• [Parts of the exercise]
1 – In the post below about the For the Record project, when did the project end?
2 – Summarize the post below about the For the Record project in two sentences.
3 – Continue the post below about the For the Record project from its final sentence.

• [Text excerpt]
For the Record – Did it Really Transform the Archives Service?
30th June 2021 marked the end of our lottery funded For the Record project. It’s been a long journey since submitting the expression of interest to the National Lottery Heritage Fund in September 2013 with a number of excitements along the way.
Examples include running a public research room (and wider archives service) from a building site for many months, the sudden disappearance and subsequent liquidation of our principal contractors, and most recently over the last 16 months, the impact of the pandemic. So was it all worth it?
As project manager I recognise I’m biased, but I’m delighted with the outcomes (and really enjoyed the journey too). As one of my colleagues reflected, we’ve ‘transformed our facilities, ways of working, relationship with stakeholders and offer to users.’ The N’gambai African proverb has been a guiding force along the way: ‘If you want to travel fast, travel alone; if you want to travel far, travel together’. I’m therefore particularly grateful to Friends, colleagues, volunteers, researchers, partners, community groups, heritage charities, a wide range of funders and all other stakeholders for your invaluable contribution, and your patience!
Improved facilities include new strongrooms so we can continue collecting archives and take a more proactive approach again, space for groups, the new Dunrossil Centre for community events and training, and a tranquil community garden including the beautiful Friends border at the entrance.
Together we’ve delivered many exciting projects – catalogued Dowty, the largest uncatalogued collection in the office; worked with the constabulary to open up and extend police archive collections; delivered reminiscence sessions to over 800 older people in care and other settings; developed films for teaching children; and greatly enhanced family history support by sharing our site with the family history society, to name just a few.

• [Information provided]
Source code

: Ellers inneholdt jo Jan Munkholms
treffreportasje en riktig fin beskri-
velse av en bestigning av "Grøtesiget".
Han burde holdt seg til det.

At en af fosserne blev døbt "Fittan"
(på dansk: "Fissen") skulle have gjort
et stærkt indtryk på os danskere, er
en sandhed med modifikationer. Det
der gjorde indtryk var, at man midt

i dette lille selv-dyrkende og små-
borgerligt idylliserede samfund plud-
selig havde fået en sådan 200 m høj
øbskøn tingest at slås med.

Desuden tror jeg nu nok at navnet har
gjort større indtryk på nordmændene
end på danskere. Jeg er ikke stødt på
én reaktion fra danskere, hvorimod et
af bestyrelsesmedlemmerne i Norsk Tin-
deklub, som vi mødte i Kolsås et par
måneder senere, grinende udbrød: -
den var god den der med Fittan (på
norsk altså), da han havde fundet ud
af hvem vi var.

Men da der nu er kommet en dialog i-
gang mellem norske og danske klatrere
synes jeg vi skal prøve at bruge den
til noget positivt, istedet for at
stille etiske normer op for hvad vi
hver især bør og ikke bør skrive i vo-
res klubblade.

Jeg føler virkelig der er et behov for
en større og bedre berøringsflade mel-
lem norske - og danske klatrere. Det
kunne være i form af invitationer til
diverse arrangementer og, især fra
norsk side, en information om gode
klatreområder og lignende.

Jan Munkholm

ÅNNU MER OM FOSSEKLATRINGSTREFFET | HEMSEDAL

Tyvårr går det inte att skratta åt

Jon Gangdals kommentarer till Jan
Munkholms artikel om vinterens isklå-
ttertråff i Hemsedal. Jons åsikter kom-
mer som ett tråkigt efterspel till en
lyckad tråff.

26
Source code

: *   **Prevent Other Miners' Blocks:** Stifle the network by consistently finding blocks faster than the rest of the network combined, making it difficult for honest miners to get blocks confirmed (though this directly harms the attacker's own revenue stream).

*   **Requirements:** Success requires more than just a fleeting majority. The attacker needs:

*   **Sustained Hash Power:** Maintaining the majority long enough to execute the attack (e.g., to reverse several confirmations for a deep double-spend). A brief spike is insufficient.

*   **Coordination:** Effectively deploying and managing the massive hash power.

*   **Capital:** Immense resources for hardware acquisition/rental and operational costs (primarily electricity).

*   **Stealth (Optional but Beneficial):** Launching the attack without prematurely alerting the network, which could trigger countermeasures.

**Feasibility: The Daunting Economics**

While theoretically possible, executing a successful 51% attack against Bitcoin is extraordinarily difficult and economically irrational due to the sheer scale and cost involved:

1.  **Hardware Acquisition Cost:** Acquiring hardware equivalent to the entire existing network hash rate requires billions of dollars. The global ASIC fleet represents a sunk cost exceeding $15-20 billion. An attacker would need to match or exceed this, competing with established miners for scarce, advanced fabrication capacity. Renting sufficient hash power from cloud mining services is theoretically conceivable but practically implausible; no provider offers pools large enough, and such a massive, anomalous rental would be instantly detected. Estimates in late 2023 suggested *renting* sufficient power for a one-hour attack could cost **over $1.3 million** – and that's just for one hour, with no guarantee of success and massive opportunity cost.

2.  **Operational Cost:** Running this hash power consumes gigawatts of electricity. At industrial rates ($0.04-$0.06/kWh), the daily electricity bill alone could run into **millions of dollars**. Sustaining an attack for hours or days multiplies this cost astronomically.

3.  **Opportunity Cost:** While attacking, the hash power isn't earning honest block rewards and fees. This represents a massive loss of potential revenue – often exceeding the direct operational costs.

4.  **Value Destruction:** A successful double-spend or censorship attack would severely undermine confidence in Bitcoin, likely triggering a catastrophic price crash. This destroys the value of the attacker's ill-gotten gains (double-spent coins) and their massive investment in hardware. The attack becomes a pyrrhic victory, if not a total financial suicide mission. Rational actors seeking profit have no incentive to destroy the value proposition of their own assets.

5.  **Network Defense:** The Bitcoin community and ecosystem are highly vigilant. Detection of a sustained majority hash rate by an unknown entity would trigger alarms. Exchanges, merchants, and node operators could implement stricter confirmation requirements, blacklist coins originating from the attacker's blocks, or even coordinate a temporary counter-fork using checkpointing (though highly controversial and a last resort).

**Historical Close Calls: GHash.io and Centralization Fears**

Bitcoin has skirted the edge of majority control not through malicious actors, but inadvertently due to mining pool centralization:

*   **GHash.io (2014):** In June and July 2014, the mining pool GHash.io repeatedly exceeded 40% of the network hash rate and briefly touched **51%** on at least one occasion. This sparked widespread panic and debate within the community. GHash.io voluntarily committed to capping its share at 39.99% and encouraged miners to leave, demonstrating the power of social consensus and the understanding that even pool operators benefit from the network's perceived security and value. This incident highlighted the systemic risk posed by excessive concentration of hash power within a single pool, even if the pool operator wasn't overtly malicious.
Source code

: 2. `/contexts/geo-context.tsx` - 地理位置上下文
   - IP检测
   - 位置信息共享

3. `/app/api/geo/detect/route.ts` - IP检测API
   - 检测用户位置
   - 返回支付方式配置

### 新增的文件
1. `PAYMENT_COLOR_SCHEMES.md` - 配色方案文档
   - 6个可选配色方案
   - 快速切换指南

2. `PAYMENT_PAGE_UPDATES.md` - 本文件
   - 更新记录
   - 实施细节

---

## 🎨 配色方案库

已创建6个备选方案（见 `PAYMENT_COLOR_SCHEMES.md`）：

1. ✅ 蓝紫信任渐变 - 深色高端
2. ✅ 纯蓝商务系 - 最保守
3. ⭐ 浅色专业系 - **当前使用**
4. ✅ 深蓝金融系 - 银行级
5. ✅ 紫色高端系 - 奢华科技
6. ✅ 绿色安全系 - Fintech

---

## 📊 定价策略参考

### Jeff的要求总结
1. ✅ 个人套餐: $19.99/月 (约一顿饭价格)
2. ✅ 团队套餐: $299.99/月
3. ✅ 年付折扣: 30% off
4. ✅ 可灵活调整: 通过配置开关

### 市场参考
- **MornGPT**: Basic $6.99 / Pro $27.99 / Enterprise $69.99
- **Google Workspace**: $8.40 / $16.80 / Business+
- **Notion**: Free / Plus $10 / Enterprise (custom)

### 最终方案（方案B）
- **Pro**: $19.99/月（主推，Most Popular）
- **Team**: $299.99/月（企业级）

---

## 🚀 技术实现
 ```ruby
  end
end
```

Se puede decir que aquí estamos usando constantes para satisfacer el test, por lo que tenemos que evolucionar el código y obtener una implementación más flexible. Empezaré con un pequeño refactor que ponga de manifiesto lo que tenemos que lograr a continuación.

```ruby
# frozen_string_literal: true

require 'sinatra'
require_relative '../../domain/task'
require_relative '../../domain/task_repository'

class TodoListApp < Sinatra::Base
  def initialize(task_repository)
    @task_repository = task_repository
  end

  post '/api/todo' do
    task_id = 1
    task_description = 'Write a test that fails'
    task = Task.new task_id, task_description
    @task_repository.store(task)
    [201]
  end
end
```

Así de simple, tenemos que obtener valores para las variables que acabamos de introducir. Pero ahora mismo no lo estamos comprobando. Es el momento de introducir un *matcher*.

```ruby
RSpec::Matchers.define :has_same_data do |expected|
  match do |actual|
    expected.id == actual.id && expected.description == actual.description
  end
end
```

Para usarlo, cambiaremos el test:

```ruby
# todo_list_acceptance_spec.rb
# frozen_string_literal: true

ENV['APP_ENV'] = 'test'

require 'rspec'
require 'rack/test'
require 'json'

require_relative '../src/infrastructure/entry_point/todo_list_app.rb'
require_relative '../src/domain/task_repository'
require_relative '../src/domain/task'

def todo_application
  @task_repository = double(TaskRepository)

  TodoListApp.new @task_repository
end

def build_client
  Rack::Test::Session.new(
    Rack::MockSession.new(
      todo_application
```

• [Responses to the tasks]
1 – The project ended on 30th June 2021.

2 – The lottery-funded For the Record project ended on 30th June 2021 after a journey that began in 2013 and included running the service from a building site, the liquidation of the principal contractors and the pandemic. The project manager is delighted with the outcomes, which include new strongrooms, the Dunrossil Centre, a community garden, and projects such as cataloguing the Dowty collection, extending police archives and holding reminiscence sessions for over 800 older people.

3 –
We’ve learnt a lot along the way particularly in relation to fundraising, community engagement and e-preservation. Pleasingly we’ve been able to offer permanent jobs to the experts we employed to help us deliver For the Record.
Through partnership working we’ve made the archives service more sustainable and can look forward to a positive future at Gloucestershire Heritage Hub. I therefore feel we can claim to have transformed, or at least further improved, our service.
Thank you to the Friends who were major supporters and fundraisers for this project - without you it would not have happened. We look forward to celebrating the conclusion of the project once coronavirus restrictions lift and to thank properly all those who contributed.
We’ve already drawn up our vision for the next 10 years which will focus on making our collections more accessible through tackling cataloguing and conservation backlogs. We've recently launched our new online catalogue and I very much hope you’ll welcome this first step in the next phase of our development.